_To-do list_.
1. According to the semiconductor apparatus text, which resistor marks the path with the larger resistance?
2. Write out the part of the semiconductor apparatus text that begins at the words "FIG. 31 is a" and stops after "JFET region 8.", swapping "planar type MOSFET" out for "trench type MOSFET".

For that reason, the semiconductor apparatus 5000 according to the present embodiment shows the same effects as the effects described in the first embodiment. That is, in the semiconductor apparatus 5000 according to the present embodiment can improve the short circuit tolerance. The semiconductor apparatus 5000 according to the present embodiment can achieve both of characteristic improvement by the cell pitch shrink and an increase in the short circuit tolerance in the planar type MOSFET.

Further, in the present embodiment, the resistance in a path indicated by a resistor 55b is larger than the resistance in a path indicated by a resistor 55a. That is, in the present embodiment, it is possible to set a voltage drop in the path indicated by the resistor 55b larger than a voltage drop in the path indicated by the resistor 55a. As a result, it is possible to set the potential of the n+ type source layers 60 further higher than the potential of the p type base layers 50.

As described above, in the semiconductor apparatus 5000 according to the present embodiment, the width in the first direction 2 of the n+ type source layers 60 connected to the source electrode 100 by the contact holes 90 is set to be smaller than the width in the first direction 2 of the p+ type contact layers 70 connected to the source electrode 100 by the contact holes 90. As a result, it is possible to improve the short circuit tolerance.

Sixth Embodiment

FIG. 31 is a plan view illustrating a configuration of a semiconductor apparatus according to a sixth embodiment of the present disclosure. FIG. 31 illustrates a plane layout of a cell region of a semiconductor apparatus 6000 that is a planar type MOSFET. The semiconductor apparatus 6000 is different from the semiconductor apparatus 5000 in that the semiconductor apparatus 6000 includes the JFET region 8.

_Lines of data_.
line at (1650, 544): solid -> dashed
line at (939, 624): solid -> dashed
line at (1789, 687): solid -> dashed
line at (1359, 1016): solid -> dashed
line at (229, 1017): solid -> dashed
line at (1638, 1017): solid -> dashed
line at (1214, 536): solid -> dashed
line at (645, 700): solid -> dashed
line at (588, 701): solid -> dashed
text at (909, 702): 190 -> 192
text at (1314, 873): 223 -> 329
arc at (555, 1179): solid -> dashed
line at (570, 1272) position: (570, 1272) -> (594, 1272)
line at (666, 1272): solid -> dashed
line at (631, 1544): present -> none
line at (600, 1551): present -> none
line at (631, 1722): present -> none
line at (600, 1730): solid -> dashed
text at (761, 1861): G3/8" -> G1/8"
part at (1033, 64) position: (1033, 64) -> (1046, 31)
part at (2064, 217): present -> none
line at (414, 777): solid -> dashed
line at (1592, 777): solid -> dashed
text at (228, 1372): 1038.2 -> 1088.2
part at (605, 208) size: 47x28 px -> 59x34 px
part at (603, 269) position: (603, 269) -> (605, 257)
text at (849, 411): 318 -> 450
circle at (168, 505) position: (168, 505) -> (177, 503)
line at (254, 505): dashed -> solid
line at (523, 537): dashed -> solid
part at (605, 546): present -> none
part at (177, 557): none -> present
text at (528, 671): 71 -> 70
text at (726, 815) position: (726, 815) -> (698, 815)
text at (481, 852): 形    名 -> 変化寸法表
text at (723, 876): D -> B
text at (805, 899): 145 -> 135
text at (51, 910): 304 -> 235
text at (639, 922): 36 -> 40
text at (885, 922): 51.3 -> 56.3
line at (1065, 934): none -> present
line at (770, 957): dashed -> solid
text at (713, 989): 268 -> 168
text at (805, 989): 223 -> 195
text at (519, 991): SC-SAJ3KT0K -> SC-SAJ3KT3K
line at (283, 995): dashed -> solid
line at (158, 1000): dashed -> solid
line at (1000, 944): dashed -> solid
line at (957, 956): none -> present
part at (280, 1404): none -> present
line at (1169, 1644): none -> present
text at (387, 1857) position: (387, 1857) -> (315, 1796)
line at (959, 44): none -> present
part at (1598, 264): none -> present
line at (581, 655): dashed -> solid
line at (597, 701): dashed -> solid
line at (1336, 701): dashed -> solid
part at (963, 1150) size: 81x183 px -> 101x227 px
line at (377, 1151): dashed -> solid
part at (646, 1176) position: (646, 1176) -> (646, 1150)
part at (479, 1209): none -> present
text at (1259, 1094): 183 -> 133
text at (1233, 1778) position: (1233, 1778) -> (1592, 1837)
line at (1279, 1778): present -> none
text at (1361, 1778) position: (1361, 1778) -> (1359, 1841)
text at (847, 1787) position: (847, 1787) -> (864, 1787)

_List of solutions_.
1. The path indicated by resistor 55b has the larger resistance.

2.
FIG. 31 is a plan view illustrating a configuration of a semiconductor apparatus according to a sixth embodiment of the present disclosure. FIG. 31 illustrates a plane layout of a cell region of a semiconductor apparatus 6000 that is a trench type MOSFET. The semiconductor apparatus 6000 is different from the semiconductor apparatus 5000 in that the semiconductor apparatus 6000 includes the JFET region 8.